[W]hen you rob people of what little they have, in order to protect the interests of those who have more than anyone deserves, you should expect resistance—whether organized protests or spontaneous looting.And that’s not politics. It’s physics.
I understand what Klein means, but I don't necessarily agree with her exclusive distinction between "politics" and "physics." Her article accepts the premise that the riots weren't an explicitly political protest, in that they didn't promote any particular party or policy agenda, but I don't see why the "physics" by which Klein determines resistance to be inevitable can't be part of political science. I assume that by "politics" Klein means "party politics," but politics in the sense of the science (or art) of collective self-government is not hostile, or shouldn't be, to the hypothesis of a "physical" law of cause and effect or provocation and response. A wise politician should be governed by such laws in making policy, so long as they stand up to the scientific method of history.
I can also see why some readers will find Klein's column objectionable. It wouldn't surprise me to see it cited on Republican blogs or radio programs as evidence that Klein condones, applauds or encourages rioting. From a perspective that isn't strictly Republican or conservative, her assertion of "physics" must look alarmingly amoral or outright immoral. Just in time for the inescapable commemoration of the 2001 terrorist attacks on the U.S., Klein's article will likely revive the debate between "physical" and "moral" readings of mass violence. For many readers -- though perhaps not so many readers of The Nation -- Klein's "physics" will seem designed to absolve rioters of moral responsibility for their actions. Ever since September 2001, similar critics have treated any discussion of possible provocations for the al-Qaeda attacks the same way; to say that Mohammed Atta was provoked by anything that might have been prevented by a more pragmatic American foreign policy is to "justify" his crime and absolve him of his actually permanent moral responsibility not to commit mass murder. From the moralist perspective, there can be no such thing as a "physics" that makes violence inevitable. No matter how poor, oppressed or generally downtrodden you are, no matter whether you perceive that crimes have been committed against you and yours, you remain morally obliged not to answer crime with crime. If a Briton breaks a shop window, or an Arab breaks a skyscraper, moral responsibility lies entirely with the perpetrator in either case because he could always refuse to give in to his rage.

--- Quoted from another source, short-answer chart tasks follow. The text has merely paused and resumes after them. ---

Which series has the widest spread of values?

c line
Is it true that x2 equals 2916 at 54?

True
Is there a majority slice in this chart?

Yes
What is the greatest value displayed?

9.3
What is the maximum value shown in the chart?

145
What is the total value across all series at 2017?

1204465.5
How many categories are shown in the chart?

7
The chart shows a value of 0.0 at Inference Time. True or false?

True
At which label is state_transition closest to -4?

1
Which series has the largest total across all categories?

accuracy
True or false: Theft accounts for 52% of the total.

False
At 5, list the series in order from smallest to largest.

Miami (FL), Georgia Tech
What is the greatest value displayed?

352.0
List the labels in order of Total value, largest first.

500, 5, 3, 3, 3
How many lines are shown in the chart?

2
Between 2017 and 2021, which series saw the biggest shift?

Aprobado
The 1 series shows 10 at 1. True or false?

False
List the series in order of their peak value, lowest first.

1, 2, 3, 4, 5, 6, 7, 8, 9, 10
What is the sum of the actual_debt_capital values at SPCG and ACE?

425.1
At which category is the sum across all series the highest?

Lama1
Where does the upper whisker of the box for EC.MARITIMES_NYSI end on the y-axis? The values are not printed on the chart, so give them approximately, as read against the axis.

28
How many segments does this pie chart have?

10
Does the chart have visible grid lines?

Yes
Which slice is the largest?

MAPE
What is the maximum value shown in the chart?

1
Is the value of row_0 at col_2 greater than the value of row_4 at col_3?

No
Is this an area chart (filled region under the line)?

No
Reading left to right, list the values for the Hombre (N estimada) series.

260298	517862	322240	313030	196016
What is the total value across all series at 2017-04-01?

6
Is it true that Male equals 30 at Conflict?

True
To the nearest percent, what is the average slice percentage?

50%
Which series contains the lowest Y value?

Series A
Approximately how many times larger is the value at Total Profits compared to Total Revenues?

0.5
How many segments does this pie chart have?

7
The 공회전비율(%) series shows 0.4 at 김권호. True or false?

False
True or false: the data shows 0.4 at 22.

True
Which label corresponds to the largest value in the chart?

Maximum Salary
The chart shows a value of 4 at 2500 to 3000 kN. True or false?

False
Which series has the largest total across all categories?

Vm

In a way she may not have intended, Klein may have drawn a meaningful distinction between a physics of collective behavior and a politics designed to deny or suppress the laws of that physics. It is political to deny any causal relationship between an alleged provocation and a violent reaction, just as it is to condemn the violent reaction as immoral without inquiring whether it had anything to do with prior immorality from other sources. It is political to assert a self-serving morality that endorses one's own actions, no matter what their consequences for others, while forbidding what might seem an inevitable or necessary reaction from another perspective. It's political for multiple moralities to contradict and clash with each other in the apparent absence of an objective morality that judges actions equally regardless of the actors. As each seeks to impose itself upon all, and each constituency insists on a primal right to take what it needs, whether by the "daytime robbery" of austerity and privatization or by the "nighttime robbery" of rioting and looting, conflict -- if not violence -- is inevitable. And it's probably just as inevitable, just as much a matter of "physics," for some to insist that it's not.